──────── THE RECORDS
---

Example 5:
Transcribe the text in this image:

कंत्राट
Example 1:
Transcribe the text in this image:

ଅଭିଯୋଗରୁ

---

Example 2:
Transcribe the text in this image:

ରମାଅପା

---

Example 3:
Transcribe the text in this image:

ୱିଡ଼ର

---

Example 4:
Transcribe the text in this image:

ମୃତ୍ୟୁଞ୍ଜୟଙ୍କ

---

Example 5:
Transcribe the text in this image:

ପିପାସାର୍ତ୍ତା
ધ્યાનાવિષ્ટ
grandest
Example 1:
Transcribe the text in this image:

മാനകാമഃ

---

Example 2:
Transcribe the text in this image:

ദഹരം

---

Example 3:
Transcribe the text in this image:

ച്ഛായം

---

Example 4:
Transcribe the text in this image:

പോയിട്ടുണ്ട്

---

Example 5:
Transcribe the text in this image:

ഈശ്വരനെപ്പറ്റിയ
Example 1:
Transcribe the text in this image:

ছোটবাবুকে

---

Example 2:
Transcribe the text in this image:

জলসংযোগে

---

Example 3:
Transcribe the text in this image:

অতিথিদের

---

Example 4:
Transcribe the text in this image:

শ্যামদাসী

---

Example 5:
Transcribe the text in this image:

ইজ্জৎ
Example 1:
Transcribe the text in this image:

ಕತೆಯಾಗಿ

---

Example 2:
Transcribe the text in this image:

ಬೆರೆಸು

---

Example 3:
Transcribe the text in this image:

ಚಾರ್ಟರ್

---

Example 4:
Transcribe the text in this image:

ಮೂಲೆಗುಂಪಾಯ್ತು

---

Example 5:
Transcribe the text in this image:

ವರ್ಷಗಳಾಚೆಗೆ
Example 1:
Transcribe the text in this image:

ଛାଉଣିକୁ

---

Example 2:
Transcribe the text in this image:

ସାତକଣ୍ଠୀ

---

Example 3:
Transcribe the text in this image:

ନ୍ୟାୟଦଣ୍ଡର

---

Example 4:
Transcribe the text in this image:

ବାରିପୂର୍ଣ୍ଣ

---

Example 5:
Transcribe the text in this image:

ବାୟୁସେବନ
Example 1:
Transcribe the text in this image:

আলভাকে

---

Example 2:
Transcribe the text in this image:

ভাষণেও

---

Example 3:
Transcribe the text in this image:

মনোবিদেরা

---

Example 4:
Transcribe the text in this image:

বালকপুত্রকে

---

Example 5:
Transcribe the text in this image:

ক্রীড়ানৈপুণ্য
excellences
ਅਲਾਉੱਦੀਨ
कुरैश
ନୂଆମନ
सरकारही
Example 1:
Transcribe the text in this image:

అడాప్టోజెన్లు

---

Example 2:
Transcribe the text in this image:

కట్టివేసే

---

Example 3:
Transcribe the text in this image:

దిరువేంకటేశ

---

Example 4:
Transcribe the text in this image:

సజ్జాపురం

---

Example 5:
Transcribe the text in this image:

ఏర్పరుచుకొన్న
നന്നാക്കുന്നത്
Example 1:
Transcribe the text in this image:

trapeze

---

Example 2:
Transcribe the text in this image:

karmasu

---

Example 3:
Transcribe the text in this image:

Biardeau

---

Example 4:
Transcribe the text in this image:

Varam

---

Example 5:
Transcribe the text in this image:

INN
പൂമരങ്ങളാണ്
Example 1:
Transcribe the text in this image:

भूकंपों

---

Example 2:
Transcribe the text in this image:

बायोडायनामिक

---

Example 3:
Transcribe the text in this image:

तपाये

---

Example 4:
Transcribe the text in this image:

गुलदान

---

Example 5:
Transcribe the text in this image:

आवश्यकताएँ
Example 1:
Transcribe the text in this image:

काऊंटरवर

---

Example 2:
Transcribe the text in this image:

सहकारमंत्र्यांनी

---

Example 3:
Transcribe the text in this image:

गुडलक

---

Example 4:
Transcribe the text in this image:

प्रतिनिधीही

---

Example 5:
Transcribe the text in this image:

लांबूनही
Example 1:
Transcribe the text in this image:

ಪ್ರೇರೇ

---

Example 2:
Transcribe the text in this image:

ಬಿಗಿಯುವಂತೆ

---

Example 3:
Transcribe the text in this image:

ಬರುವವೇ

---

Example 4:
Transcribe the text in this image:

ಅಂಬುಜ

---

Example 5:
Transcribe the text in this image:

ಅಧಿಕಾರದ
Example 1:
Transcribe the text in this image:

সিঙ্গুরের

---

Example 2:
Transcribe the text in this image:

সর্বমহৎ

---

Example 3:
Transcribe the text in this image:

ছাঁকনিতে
────────────────
**WORK TASK:** What is needed is an exact copy of all the records above.

**OUTPUT:**
---

Example 5:
Transcribe the text in this image:

कंत्राट
Example 1:
Transcribe the text in this image:

ଅଭିଯୋଗରୁ

---

Example 2:
Transcribe the text in this image:

ରମାଅପା

---

Example 3:
Transcribe the text in this image:

ୱିଡ଼ର

---

Example 4:
Transcribe the text in this image:

ମୃତ୍ୟୁଞ୍ଜୟଙ୍କ

---

Example 5:
Transcribe the text in this image:

ପିପାସାର୍ତ୍ତା
ધ્યાનાવિષ્ટ
grandest
Example 1:
Transcribe the text in this image:

മാനകാമഃ

---

Example 2:
Transcribe the text in this image:

ദഹരം

---

Example 3:
Transcribe the text in this image:

ച്ഛായം

---

Example 4:
Transcribe the text in this image:

പോയിട്ടുണ്ട്

---

Example 5:
Transcribe the text in this image:

ഈശ്വരനെപ്പറ്റിയ
Example 1:
Transcribe the text in this image:

ছোটবাবুকে

---

Example 2:
Transcribe the text in this image:

জলসংযোগে

---

Example 3:
Transcribe the text in this image:

অতিথিদের

---

Example 4:
Transcribe the text in this image:

শ্যামদাসী

---

Example 5:
Transcribe the text in this image:

ইজ্জৎ
Example 1:
Transcribe the text in this image:

ಕತೆಯಾಗಿ

---

Example 2:
Transcribe the text in this image:

ಬೆರೆಸು

---

Example 3:
Transcribe the text in this image:

ಚಾರ್ಟರ್

---

Example 4:
Transcribe the text in this image:

ಮೂಲೆಗುಂಪಾಯ್ತು

---

Example 5:
Transcribe the text in this image:

ವರ್ಷಗಳಾಚೆಗೆ
Example 1:
Transcribe the text in this image:

ଛାଉଣିକୁ

---

Example 2:
Transcribe the text in this image:

ସାତକଣ୍ଠୀ

---

Example 3:
Transcribe the text in this image:

ନ୍ୟାୟଦଣ୍ଡର

---

Example 4:
Transcribe the text in this image:

ବାରିପୂର୍ଣ୍ଣ

---

Example 5:
Transcribe the text in this image:

ବାୟୁସେବନ
Example 1:
Transcribe the text in this image:

আলভাকে

---

Example 2:
Transcribe the text in this image:

ভাষণেও

---

Example 3:
Transcribe the text in this image:

মনোবিদেরা

---

Example 4:
Transcribe the text in this image:

বালকপুত্রকে

---

Example 5:
Transcribe the text in this image:

ক্রীড়ানৈপুণ্য
excellences
ਅਲਾਉੱਦੀਨ
कुरैश
ନୂଆମନ
सरकारही
Example 1:
Transcribe the text in this image:

అడాప్టోజెన్లు

---

Example 2:
Transcribe the text in this image:

కట్టివేసే

---

Example 3:
Transcribe the text in this image:

దిరువేంకటేశ

---

Example 4:
Transcribe the text in this image:

సజ్జాపురం

---

Example 5:
Transcribe the text in this image:

ఏర్పరుచుకొన్న
നന്നാക്കുന്നത്
Example 1:
Transcribe the text in this image:

trapeze

---

Example 2:
Transcribe the text in this image:

karmasu

---

Example 3:
Transcribe the text in this image:

Biardeau

---

Example 4:
Transcribe the text in this image:

Varam

---

Example 5:
Transcribe the text in this image:

INN
പൂമരങ്ങളാണ്
Example 1:
Transcribe the text in this image:

भूकंपों

---

Example 2:
Transcribe the text in this image:

बायोडायनामिक

---

Example 3:
Transcribe the text in this image:

तपाये

---

Example 4:
Transcribe the text in this image:

गुलदान

---

Example 5:
Transcribe the text in this image:

आवश्यकताएँ
Example 1:
Transcribe the text in this image:

काऊंटरवर

---

Example 2:
Transcribe the text in this image:

सहकारमंत्र्यांनी

---

Example 3:
Transcribe the text in this image:

गुडलक

---

Example 4:
Transcribe the text in this image:

प्रतिनिधीही

---

Example 5:
Transcribe the text in this image:

लांबूनही
Example 1:
Transcribe the text in this image:

ಪ್ರೇರೇ

---

Example 2:
Transcribe the text in this image:

ಬಿಗಿಯುವಂತೆ

---

Example 3:
Transcribe the text in this image:

ಬರುವವೇ

---

Example 4:
Transcribe the text in this image:

ಅಂಬುಜ

---

Example 5:
Transcribe the text in this image:

ಅಧಿಕಾರದ
Example 1:
Transcribe the text in this image:

সিঙ্গুরের

---

Example 2:
Transcribe the text in this image:

সর্বমহৎ

---

Example 3:
Transcribe the text in this image:

ছাঁকনিতে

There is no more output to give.